The compounding dynamics of inference infrastructure

Training infrastructure has a particular compounding dynamic: the more you train, the better you understand how to configure the next training run, and the better your data infrastructure becomes. The learning is real but it is primarily internal to the model developer.

Inference infrastructure competes on a different learning curve. Every production workload teaches the serving system something about request distribution, batching efficiency, model memory behavior, and hardware utilization patterns. The companies that serve inference at scale accumulate operational knowledge that is genuinely hard to replicate from scratch. A team that has been running production inference for two years has observed workload patterns, failure modes, and optimization opportunities that a team starting fresh cannot simulate.

This operational learning compounds in several ways. It informs kernel optimization — the low-level GPU compute code that determines how efficiently matrix multiplications are executed for a given model architecture and batch size. It informs scheduling decisions — how to multiplex multiple models across a shared GPU fleet to maximize utilization without violating latency SLAs. It informs hardware selection — when to use A100s versus H100s versus AMD MI300X versus custom accelerators, given specific cost-per-token targets and latency requirements.

The model commoditization accelerant

There is a specific dynamic that strengthens the inference infrastructure thesis: model commoditization accelerates inference infrastructure value. As capable open-weight models become available, the barriers to running a high-quality model drop dramatically. A growing engineering team can now run a frontier-quality model on their own infrastructure. But running it well — efficiently, cheaply, at the latency their application requires — still requires inference infrastructure that most teams cannot build from scratch.

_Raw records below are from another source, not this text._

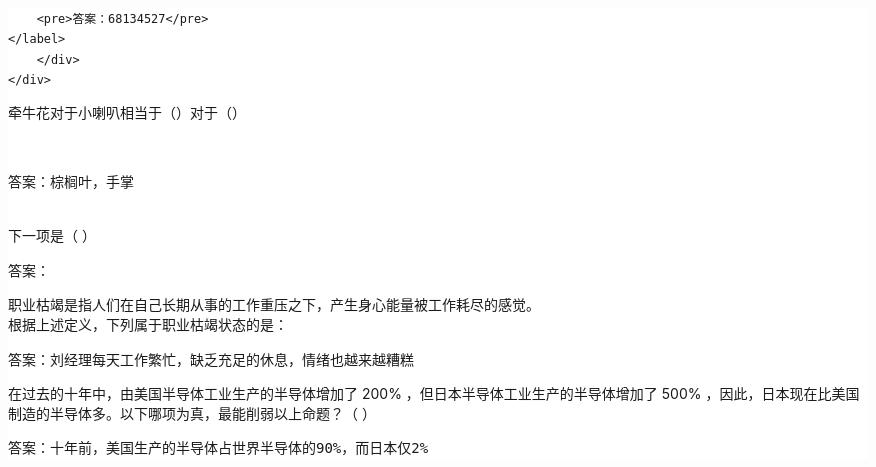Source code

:         <pre>答案：68134527</pre>
    </label>
        </div>
    </div>
</div>
            
<div class="subject-content">
    <div class="subject-question">
        <div class="subject-question-wrap clearfix js-parent-content open">
            <div class="subject-question js-nc-pop-image">
            <pre class="prettyprint lang-cpp">牵牛花对于小喇叭相当于（）对于（）</pre>
<br>
            </div>
    <label class="radio" id="checkbox">
        <pre>答案：棕榈叶，手掌</pre>
    </label>
        </div>
    </div>
</div>
            
<div class="subject-content">
    <div class="subject-question">
        <div class="subject-question-wrap clearfix js-parent-content open">
            <div class="subject-question js-nc-pop-image">
            <div>  <img alt="" src="https://uploadfiles.nowcoder.com/images/20180710/305517_1531233494528_83DA92FE7D2CBCE075DCE7DAAFD46687"> </div> <div>  <span>下一项是（ ）</span><br> </div>
            </div>
    <label class="radio" id="checkbox">
        <pre>答案：<img alt="" src="https://uploadfiles.nowcoder.com/images/20180710/305517_1531233504506_64D4AE39B39F27AC20937F3349BB99DF"></pre>
    </label>
        </div>
    </div>
</div>
            
<div class="subject-content">
    <div class="subject-question">
        <div class="subject-question-wrap clearfix js-parent-content open">
            <div class="subject-question js-nc-pop-image">
            职业枯竭是指人们在自己长期从事的工作重压之下，产生身心能量被工作耗尽的感觉。 <div>  根据上述定义，下列属于职业枯竭状态的是： </div>
            </div>
    <label class="radio" id="checkbox">
        <pre>答案：刘经理每天工作繁忙，缺乏充足的休息，情绪也越来越糟糕</pre>
    </label>
        </div>
    </div>
</div>
            
<div class="subject-content">
    <div class="subject-question">
        <div class="subject-question-wrap clearfix js-parent-content open">
            <div class="subject-question js-nc-pop-image">
            <p>
  <span>在过去的十年中，由美国半导体工业生产的半导体增加了</span>
  <span>200%</span>
  <span>，但日本半导体工业生产的半导体增加了</span>
  <span>500%</span>
  <span>，因此，日本现在比美国制造的半导体多。以下哪项为真，最能削弱以上命题？（</span>
  <span>）</span>
</p>
            </div>
    <label class="radio" id="checkbox">
        <pre>答案：十年前，美国生产的半导体占世界半导体的90%，而日本仅2%</pre>
    </label>
        </div>
    </div>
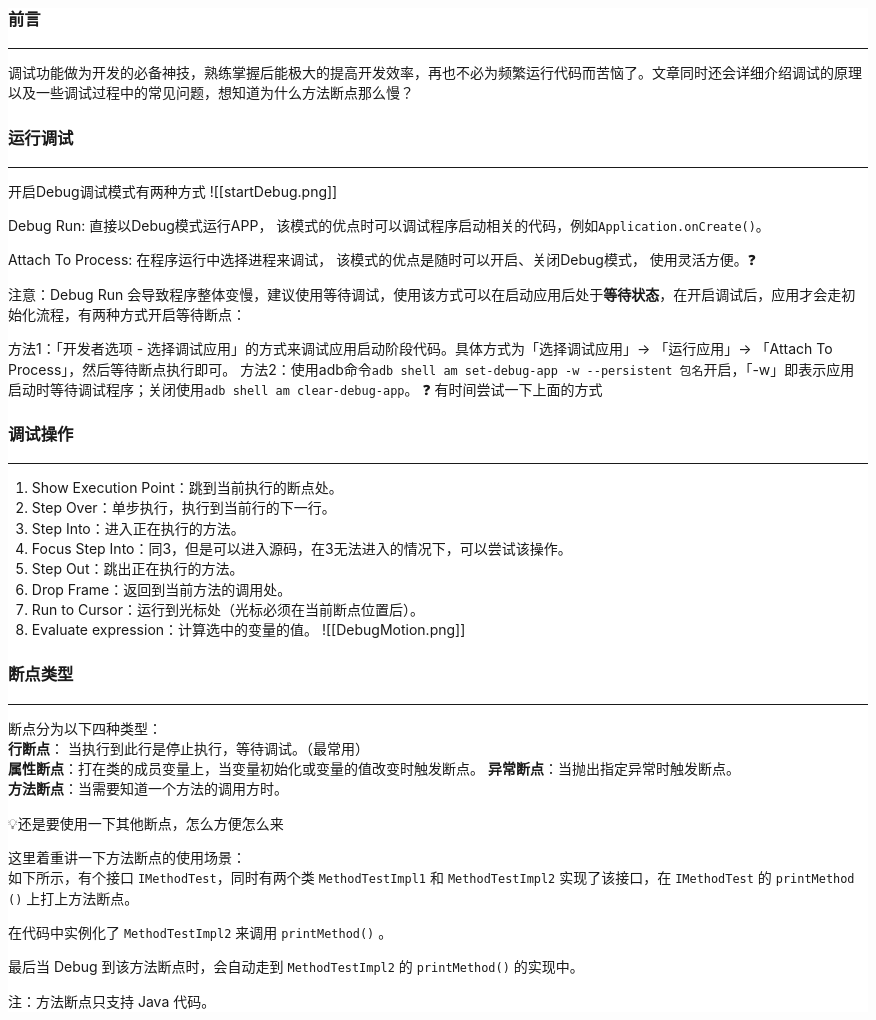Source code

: 

### 前言
---
调试功能做为开发的必备神技，熟练掌握后能极大的提高开发效率，再也不必为频繁运行代码而苦恼了。文章同时还会详细介绍调试的原理以及一些调试过程中的常见问题，想知道为什么方法断点那么慢？

### 运行调试
---
开启Debug调试模式有两种方式
![[startDebug.png]]

Debug Run: 直接以Debug模式运行APP， 该模式的优点时可以调试程序启动相关的代码，例如`Application.onCreate()`。

Attach To Process: 在程序运行中选择进程来调试， 该模式的优点是随时可以开启、关闭Debug模式， 使用灵活方便。❓

注意：Debug Run 会导致程序整体变慢，建议使用等待调试，使用该方式可以在启动应用后处于**等待状态**，在开启调试后，应用才会走初始化流程，有两种方式开启等待断点：

方法1：「开发者选项 - 选择调试应用」的方式来调试应用启动阶段代码。具体方式为「选择调试应用」-> 「运行应用」-> 「Attach To Process」，然后等待断点执行即可。
方法2：使用adb命令`adb shell am set-debug-app -w --persistent 包名`开启，「-w」即表示应用启动时等待调试程序；关闭使用`adb shell am clear-debug-app`。
❓  有时间尝试一下上面的方式

### 调试操作
---
1. Show Execution Point：跳到当前执行的断点处。
2. Step Over：单步执行，执行到当前行的下一行。
3. Step Into：进入正在执行的方法。
4. Focus Step Into：同3，但是可以进入源码，在3无法进入的情况下，可以尝试该操作。
5. Step Out：跳出正在执行的方法。
6. Drop Frame：返回到当前方法的调用处。
7. Run to Cursor：运行到光标处（光标必须在当前断点位置后）。
8. Evaluate expression：计算选中的变量的值。
![[DebugMotion.png]]

### 断点类型
---
断点分为以下四种类型：  
**行断点**： 当执行到此行是停止执行，等待调试。（最常用）  
**属性断点**：打在类的成员变量上，当变量初始化或变量的值改变时触发断点。
**异常断点**：当抛出指定异常时触发断点。  
**方法断点**：当需要知道一个方法的调用方时。

💡还是要使用一下其他断点，怎么方便怎么来

这里着重讲一下方法断点的使用场景：  
如下所示，有个接口 `IMethodTest`，同时有两个类 `MethodTestImpl1` 和 `MethodTestImpl2` 实现了该接口，在 `IMethodTest` 的 `printMethod()` 上打上方法断点。

在代码中实例化了 `MethodTestImpl2` 来调用 `printMethod()` 。

最后当 Debug 到该方法断点时，会自动走到 `MethodTestImpl2` 的 `printMethod()` 的实现中。

注：方法断点只支持 Java 代码。
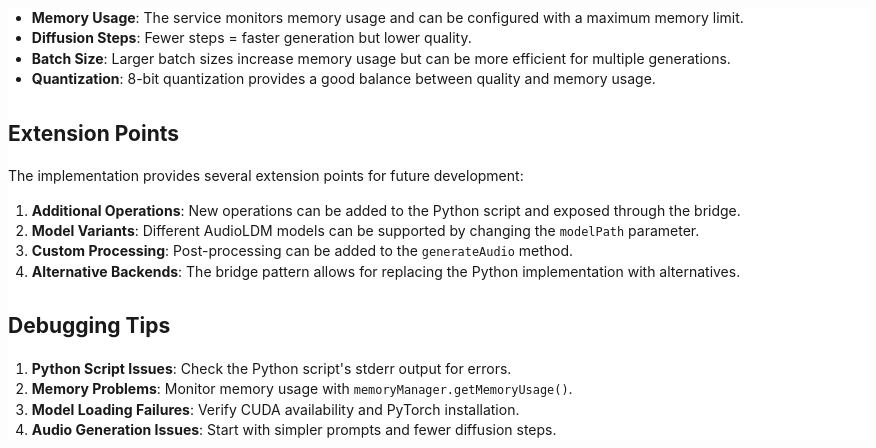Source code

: - **Memory Usage**: The service monitors memory usage and can be configured with a maximum memory limit.
- **Diffusion Steps**: Fewer steps = faster generation but lower quality.
- **Batch Size**: Larger batch sizes increase memory usage but can be more efficient for multiple generations.
- **Quantization**: 8-bit quantization provides a good balance between quality and memory usage.

## Extension Points

The implementation provides several extension points for future development:

1. **Additional Operations**: New operations can be added to the Python script and exposed through the bridge.
2. **Model Variants**: Different AudioLDM models can be supported by changing the `modelPath` parameter.
3. **Custom Processing**: Post-processing can be added to the `generateAudio` method.
4. **Alternative Backends**: The bridge pattern allows for replacing the Python implementation with alternatives.

## Debugging Tips

1. **Python Script Issues**: Check the Python script's stderr output for errors.
2. **Memory Problems**: Monitor memory usage with `memoryManager.getMemoryUsage()`.
3. **Model Loading Failures**: Verify CUDA availability and PyTorch installation.
4. **Audio Generation Issues**: Start with simpler prompts and fewer diffusion steps.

This is the transition we are watching play out with LLaMA and its derivatives. The question for application developers is no longer "can we afford to run a GPT-4-quality model?" but "can we run this open-weight model cost-effectively in production?" That second question is an inference infrastructure question, not a model quality question. The more capable open-weight models become, the larger the market for the serving infrastructure that makes them usable at scale.

What this means for investment decisions

We are not saying training infrastructure is a bad investment. There are strong companies building there, and the market is large. We are saying that the economics of production AI heavily favor the inference side over a multi-year time horizon, and that the narrative overhang of "training is where the AI happens" has created a mispricing that benefits disciplined infrastructure investors.

The infrastructure thesis we backed with Fund I was essentially: training will be dominated by a few well-capitalized players who can sustain billion-dollar compute spends, but inference is a distributed, many-company problem that scales with every production AI deployment. Every company that trains a model or uses a foundation model API also has an inference cost problem. The total addressable market for inference infrastructure is every production AI deployment — which, over the next decade, means most of software.

That is a thesis we continue to believe. The scale of production AI deployments we are seeing in Fund II's portfolio companies validates it more concretely than we could model in 2022.